Every month, I pick a record from Ear Candy’s used section based on the cover alone. Some audiophiles refer to this practice as “Johnny’s Chancers.” I then review the record. This is Let the Clueless Hear Candy.
Anyone who stumbles upon a copy of 1958's Music for People with $3.98 and is curious enough to flip the outer sleeve will be greeted with liner notes that could only be construed as either so curmudgeonly or so densely ironic that one can’t help but laugh. A third of the back cover is taken up by a wildly hyperbolic rant on authenticity that would make Henry Rollins blush. It reads like a crash course on juvenoia, but understanding that Music for People with $3.98 is commonly characterized as a comedy record may convince the reader that it’s instead a mockery of juvenoia. There’s no way of knowing the intentions of the author (simply attributed to “the Society”), but I’ll give it the benefit of the doubt and side with the latter. The notes end with a cryptic question: “just who the devil is Ira Ironstrings?”
At the time I picked this record up, I was more or less ignorant to hardcore canon. I was still fully immersed in Black Flag, Minor Threat, and the Minutemen. It wasn’t until much later that I digested the behemoths of the genre and began to move on to your Die Kreuzens, Youth of Todays, Voids, MDCs, etc. Once I made my way to Negative Approach, I was shocked to discover that the cover of the Detroit band’s sole LP (1983’s Tied In) was nearly identical to that of Music for People with $3.98. It turns out the image is a still from the silent short Barney Oldfield’s Race for a Life, which film buffs may know as the first notable work to feature the Victorian trope of a dastardly villain tying a damsel to train tracks.
The connections Music for People with $3.98 has with the music world commonly indulged in by contemporary listeners doesn’t end with Negative Approach either. In fact, the answer to the liner notes’ closing conundrum is half the reason we have one of indie’s greatest champions. Ira Ironstrings was the pseudonym of steel guitar legend Alvino Rey, which he used to escape contractual obligations to Capitol Records. Rey was the grandfather of Arcade Fire’s Win and Will Butler, and his death was the primary inspiration for the band’s universally hailed debut, Funeral. Arcade Fire chose to acknowledge his significance to the record by using a broadcast recording of Rey’s “My Buddy” for the record’s first two singles.
Musically, the content of Music for People with $3.98 likely won't hold up for most contemporary listeners, no matter how diverse one’s tastes may be. While some artists of the style and era (such as Duke Ellington and Frank Sinatra) are able to translate to modern music's diverse methods of creation without losing some, many big band and swing artists come across now as a sort of generational juvenilia. Rey’s Ira Ironstrings project showed the performer/composer attempting to reinterpret older genres, particularly ragtime, into a swing context. To a ragtime purist, this would likely come across as a travesty. The sounds of Music for People with $3.98 seem a lot like Lawrence Welk mutilating this beloved style with a marimba and watered-down “smooth swing” arrangement. For example, an untrained ear could very easily mistake this record for the Monsters, Inc. soundtrack.

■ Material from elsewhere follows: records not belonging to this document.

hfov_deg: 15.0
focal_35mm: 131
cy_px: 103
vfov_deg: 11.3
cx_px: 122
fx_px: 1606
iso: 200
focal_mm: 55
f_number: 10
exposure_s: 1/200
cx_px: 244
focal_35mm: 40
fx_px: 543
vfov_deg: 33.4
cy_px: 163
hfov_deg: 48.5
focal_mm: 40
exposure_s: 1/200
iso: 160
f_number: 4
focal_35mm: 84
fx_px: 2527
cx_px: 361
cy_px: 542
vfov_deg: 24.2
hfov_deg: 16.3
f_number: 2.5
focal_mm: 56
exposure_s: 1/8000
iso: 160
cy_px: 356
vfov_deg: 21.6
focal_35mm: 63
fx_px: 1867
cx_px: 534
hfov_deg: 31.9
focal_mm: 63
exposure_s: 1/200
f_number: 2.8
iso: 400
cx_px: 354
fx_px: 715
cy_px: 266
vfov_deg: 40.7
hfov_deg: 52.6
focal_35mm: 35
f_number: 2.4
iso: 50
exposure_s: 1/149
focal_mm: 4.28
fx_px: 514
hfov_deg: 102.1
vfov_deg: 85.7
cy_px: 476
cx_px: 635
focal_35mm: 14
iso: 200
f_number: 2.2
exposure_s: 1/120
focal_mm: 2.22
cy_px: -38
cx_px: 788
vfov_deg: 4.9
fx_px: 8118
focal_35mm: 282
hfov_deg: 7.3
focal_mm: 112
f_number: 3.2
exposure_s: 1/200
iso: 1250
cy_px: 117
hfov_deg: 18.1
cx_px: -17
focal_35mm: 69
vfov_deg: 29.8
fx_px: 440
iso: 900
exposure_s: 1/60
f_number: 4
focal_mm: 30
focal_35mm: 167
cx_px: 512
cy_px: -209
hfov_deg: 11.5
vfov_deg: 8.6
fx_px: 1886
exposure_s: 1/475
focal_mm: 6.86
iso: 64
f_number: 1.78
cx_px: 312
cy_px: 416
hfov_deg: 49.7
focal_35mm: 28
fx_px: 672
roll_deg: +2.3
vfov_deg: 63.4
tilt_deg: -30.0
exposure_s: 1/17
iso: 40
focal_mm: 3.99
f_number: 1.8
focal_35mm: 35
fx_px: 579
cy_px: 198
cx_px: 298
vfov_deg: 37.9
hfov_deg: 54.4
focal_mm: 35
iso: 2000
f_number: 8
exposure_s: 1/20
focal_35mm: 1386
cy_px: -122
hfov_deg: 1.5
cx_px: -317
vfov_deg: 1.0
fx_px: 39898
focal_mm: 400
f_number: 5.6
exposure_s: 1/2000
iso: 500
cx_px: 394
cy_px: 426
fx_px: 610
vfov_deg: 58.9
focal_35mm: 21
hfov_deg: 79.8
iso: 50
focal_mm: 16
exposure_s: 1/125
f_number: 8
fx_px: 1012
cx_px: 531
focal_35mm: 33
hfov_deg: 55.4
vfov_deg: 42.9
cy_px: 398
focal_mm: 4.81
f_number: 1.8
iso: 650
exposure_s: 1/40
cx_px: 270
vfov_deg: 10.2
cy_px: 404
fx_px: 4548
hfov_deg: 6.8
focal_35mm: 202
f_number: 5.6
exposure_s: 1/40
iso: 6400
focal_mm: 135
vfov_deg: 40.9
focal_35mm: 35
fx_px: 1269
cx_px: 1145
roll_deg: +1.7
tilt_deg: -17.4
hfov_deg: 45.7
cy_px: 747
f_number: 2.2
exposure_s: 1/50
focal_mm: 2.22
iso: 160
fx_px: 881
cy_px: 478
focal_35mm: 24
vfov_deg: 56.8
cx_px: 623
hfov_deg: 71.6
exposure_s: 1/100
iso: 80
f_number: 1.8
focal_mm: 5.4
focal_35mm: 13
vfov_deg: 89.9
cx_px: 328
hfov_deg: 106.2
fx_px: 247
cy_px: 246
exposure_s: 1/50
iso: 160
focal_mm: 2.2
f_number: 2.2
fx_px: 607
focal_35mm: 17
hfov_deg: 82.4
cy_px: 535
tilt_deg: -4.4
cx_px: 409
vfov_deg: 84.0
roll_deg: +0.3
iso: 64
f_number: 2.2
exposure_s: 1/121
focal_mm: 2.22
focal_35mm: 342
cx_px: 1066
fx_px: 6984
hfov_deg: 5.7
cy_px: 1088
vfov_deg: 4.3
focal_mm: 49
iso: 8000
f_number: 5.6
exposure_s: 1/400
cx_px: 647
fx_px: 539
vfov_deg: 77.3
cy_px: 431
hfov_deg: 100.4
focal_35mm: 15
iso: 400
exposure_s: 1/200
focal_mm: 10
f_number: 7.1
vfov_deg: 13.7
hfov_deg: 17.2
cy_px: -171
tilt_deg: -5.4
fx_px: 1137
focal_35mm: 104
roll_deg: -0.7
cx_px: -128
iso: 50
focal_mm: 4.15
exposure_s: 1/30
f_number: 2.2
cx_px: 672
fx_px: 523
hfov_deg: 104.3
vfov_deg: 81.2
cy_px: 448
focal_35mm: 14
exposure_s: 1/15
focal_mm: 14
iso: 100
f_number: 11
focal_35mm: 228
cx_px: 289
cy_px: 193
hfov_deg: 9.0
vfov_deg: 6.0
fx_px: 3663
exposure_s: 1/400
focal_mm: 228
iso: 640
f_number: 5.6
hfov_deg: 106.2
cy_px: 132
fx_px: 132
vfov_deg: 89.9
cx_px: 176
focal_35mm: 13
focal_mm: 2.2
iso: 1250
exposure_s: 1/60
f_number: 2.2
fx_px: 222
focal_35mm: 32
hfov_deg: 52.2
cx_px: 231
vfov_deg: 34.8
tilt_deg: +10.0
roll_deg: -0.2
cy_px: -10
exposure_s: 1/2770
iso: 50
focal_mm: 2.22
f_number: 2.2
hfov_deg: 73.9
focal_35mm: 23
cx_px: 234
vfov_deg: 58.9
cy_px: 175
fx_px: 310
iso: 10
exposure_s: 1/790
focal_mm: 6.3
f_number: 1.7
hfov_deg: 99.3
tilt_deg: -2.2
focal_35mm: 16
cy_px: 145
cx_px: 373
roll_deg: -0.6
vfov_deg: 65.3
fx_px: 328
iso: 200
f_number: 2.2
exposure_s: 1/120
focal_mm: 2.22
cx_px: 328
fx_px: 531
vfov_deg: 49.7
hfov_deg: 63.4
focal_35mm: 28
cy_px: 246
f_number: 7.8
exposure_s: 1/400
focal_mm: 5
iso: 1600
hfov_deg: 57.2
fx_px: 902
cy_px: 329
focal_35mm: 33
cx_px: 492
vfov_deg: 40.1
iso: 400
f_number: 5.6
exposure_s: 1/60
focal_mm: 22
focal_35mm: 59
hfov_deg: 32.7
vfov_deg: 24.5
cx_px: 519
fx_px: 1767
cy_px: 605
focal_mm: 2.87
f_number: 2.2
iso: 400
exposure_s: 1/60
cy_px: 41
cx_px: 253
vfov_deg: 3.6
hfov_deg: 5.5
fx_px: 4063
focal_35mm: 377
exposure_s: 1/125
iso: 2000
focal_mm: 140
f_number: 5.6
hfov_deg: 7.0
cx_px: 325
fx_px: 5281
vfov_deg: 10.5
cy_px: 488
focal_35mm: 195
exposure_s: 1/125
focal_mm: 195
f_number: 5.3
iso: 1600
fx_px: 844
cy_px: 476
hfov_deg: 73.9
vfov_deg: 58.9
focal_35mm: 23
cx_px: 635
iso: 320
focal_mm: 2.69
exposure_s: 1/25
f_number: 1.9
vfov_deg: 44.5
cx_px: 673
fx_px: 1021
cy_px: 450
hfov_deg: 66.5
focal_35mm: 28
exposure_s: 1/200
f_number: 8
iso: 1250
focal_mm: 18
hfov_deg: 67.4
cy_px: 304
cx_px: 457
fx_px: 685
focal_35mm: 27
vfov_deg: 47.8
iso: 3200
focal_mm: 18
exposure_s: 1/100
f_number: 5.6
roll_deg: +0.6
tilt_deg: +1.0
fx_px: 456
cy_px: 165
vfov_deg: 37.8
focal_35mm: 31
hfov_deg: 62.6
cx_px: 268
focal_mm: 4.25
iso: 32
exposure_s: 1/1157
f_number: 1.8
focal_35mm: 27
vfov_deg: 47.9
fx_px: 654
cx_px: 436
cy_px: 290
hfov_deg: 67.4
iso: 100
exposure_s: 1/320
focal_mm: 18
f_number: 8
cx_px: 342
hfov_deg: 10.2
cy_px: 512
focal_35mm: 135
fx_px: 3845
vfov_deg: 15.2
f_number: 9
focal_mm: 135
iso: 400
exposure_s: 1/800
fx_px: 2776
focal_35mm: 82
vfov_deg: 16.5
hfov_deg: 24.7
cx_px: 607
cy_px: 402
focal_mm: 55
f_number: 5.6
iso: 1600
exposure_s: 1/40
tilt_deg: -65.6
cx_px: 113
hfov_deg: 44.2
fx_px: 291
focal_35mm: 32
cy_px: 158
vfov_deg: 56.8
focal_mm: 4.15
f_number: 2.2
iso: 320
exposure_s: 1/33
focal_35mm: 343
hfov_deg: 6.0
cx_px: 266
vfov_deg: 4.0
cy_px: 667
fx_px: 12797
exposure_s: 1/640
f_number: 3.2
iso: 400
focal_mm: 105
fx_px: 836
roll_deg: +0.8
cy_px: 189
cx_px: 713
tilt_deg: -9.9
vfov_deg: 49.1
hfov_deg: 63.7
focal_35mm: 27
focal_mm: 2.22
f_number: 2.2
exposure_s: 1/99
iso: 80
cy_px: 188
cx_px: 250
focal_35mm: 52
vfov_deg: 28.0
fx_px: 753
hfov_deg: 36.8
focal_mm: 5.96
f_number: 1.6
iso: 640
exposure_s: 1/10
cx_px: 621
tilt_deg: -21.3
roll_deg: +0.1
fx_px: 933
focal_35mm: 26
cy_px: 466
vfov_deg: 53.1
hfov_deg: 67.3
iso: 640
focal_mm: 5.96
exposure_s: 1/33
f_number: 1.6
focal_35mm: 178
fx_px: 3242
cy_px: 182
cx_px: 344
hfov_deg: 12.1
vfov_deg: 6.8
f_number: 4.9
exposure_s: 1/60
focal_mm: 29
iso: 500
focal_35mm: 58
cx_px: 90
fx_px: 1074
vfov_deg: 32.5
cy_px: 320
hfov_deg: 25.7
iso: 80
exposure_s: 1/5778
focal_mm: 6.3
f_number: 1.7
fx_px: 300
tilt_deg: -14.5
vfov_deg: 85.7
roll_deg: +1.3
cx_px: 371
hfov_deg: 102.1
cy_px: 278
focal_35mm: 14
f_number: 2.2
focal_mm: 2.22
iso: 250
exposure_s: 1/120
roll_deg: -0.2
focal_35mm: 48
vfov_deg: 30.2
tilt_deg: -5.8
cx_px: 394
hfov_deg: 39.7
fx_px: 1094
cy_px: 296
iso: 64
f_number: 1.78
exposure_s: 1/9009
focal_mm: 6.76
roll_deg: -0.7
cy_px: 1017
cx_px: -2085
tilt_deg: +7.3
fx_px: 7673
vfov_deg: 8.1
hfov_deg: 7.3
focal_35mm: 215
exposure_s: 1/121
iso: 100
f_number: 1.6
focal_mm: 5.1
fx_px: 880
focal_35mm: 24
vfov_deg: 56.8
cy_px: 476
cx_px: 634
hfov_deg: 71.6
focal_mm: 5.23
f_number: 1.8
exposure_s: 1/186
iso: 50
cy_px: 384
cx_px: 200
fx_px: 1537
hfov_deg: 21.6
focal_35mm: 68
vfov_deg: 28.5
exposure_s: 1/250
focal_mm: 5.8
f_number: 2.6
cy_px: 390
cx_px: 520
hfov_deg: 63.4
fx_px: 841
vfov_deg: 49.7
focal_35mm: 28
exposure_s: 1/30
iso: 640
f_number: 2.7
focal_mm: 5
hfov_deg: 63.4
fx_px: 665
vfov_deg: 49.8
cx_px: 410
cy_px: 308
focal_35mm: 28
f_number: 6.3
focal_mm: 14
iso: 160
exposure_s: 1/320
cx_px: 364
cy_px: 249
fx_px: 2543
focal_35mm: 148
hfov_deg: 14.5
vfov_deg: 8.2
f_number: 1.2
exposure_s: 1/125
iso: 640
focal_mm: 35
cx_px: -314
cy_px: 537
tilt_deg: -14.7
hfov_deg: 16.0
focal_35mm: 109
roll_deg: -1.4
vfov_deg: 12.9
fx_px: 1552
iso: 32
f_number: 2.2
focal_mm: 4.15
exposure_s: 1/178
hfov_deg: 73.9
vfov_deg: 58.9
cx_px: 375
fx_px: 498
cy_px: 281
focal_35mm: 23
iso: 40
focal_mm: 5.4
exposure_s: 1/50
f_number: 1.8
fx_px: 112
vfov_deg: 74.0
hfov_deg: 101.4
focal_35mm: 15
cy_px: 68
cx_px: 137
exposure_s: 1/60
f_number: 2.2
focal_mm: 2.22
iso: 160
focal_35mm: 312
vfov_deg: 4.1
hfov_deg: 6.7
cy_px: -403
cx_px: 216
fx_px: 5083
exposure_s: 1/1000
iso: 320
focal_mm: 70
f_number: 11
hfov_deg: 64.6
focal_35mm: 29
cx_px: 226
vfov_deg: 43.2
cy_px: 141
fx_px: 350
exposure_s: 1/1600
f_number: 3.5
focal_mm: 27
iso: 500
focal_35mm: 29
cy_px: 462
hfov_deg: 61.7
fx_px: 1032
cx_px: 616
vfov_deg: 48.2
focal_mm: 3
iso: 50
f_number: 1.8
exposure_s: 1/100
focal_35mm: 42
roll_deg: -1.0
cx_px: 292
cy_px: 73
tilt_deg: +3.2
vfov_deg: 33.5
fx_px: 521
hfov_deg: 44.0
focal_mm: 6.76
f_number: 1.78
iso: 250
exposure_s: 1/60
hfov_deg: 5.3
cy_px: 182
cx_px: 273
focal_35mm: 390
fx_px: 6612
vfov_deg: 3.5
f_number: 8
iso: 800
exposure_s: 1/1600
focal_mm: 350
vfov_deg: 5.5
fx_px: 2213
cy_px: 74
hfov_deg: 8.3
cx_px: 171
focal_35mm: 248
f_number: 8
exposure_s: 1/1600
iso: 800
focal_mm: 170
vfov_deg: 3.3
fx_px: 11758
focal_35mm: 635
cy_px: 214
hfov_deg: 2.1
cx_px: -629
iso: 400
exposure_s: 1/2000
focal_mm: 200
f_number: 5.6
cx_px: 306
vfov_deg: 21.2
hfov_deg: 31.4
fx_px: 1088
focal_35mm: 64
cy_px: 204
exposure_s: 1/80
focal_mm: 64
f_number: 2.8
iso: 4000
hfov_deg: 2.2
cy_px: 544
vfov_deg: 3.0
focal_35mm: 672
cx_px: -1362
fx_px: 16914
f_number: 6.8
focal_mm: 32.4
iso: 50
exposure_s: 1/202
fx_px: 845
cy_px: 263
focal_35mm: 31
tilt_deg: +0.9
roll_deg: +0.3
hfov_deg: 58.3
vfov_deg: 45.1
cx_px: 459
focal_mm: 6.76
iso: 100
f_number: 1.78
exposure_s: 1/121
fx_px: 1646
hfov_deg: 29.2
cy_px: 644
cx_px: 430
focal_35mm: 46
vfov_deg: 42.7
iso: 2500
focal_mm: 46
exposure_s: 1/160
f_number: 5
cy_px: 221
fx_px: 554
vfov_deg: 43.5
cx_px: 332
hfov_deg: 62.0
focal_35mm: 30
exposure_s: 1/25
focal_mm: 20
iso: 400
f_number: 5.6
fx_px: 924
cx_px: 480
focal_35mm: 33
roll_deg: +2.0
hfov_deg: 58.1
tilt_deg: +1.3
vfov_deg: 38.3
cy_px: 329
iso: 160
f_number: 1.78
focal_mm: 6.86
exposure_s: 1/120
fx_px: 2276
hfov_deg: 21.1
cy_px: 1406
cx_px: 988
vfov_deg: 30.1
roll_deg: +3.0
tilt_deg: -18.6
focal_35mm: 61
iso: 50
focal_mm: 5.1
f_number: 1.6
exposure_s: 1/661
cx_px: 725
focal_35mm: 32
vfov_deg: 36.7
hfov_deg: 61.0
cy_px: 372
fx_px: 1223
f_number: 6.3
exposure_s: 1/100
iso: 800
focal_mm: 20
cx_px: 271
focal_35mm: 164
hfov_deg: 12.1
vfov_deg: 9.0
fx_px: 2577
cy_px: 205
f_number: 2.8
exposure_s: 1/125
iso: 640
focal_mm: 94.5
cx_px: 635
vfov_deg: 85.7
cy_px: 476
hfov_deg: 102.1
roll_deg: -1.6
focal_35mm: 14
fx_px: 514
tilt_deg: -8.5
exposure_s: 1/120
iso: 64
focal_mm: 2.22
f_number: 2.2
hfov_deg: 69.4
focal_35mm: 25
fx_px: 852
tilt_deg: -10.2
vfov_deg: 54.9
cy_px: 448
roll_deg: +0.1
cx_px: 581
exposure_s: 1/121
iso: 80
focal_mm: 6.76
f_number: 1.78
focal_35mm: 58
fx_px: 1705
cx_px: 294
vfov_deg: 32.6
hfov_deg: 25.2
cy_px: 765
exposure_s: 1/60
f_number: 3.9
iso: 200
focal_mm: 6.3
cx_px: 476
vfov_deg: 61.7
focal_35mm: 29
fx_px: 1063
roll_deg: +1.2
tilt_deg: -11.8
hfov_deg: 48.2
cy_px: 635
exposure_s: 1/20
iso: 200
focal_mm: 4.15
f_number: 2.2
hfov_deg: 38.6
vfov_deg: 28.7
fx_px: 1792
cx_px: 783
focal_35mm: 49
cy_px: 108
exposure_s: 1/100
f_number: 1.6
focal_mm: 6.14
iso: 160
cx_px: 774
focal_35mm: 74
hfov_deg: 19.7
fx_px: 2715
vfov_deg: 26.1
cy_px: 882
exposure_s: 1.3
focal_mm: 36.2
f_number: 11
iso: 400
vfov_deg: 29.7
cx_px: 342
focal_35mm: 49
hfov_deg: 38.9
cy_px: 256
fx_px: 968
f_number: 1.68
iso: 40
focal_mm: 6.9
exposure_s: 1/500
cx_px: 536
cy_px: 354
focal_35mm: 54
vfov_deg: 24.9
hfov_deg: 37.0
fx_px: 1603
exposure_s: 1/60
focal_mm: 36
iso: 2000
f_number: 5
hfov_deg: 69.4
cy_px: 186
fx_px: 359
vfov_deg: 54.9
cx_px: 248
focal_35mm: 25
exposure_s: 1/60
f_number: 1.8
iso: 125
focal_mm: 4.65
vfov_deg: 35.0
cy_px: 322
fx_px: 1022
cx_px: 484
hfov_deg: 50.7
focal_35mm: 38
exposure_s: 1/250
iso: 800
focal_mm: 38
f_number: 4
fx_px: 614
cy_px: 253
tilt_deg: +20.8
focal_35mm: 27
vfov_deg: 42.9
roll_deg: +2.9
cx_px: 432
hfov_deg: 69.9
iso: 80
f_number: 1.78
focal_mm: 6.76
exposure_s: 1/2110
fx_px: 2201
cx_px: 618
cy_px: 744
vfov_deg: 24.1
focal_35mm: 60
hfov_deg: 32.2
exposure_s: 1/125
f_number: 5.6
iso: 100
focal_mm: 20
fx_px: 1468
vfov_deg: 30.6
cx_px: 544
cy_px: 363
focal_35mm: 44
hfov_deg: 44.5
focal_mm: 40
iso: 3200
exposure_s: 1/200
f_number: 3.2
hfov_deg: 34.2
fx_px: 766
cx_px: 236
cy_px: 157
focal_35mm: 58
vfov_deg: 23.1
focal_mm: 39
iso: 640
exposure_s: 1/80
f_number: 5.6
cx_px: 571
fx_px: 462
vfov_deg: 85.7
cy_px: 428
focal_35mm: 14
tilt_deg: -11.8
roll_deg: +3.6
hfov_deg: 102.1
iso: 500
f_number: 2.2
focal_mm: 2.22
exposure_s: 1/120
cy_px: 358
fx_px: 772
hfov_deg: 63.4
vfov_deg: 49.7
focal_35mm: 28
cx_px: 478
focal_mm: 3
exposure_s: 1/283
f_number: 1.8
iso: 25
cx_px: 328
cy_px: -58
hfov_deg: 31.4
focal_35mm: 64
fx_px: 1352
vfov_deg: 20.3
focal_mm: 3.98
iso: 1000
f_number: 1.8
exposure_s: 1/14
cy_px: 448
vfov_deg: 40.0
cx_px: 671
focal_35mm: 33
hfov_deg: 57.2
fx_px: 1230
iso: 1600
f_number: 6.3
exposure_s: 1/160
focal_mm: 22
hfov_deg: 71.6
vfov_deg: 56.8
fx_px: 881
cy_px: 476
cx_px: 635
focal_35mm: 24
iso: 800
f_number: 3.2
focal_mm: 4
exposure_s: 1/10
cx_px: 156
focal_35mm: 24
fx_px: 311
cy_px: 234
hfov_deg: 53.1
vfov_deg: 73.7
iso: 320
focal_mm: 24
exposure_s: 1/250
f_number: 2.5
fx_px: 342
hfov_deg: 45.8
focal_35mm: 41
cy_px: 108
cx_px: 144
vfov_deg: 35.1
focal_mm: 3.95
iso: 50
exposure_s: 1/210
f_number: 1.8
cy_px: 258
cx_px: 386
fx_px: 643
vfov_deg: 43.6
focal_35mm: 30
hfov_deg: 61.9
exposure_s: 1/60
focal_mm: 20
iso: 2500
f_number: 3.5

However, Music for People with $3.98 isn’t entirely dated or naive. The record has many moments that could make your $3.98 well-spent. Aspiring beatmakers who fancy themselves disciples to J. Dilla and Madlib may find a handful of split seconds sample-worthy. For example, side B begins with an exotica reinterpritation of Django Reinhart’s much-loved "Limehouse Blues," which borrows from the kung fu movie score sound. Throughout this track, moments of percussive bombast and ancient flavor lie and beg to be looped by their newfound owner. When one considers inflation, this 1958 release becomes grossly mispriced. In today’s dollar, the title would translate to "Music for People with $32.79." Personally, I wouldn’t buy a vinyl copy of Funeral for this price (though the case is certainly different with Tied In). If you stumble upon a copy of Music for People with $3.98, I wouldn't suggest you throw more than 50 cents into it. Perhaps you could stumble upon an Alvino Rey fanatic somewhere in China willing to drop a good amount of money for the record, though they surely would’ve already nabbed one of the 12 copies currently available on Discogs. Maybe you just want a subtle piece of music history to display on a mantle. Either way, I would suggest saving your cash for something a little more familiar.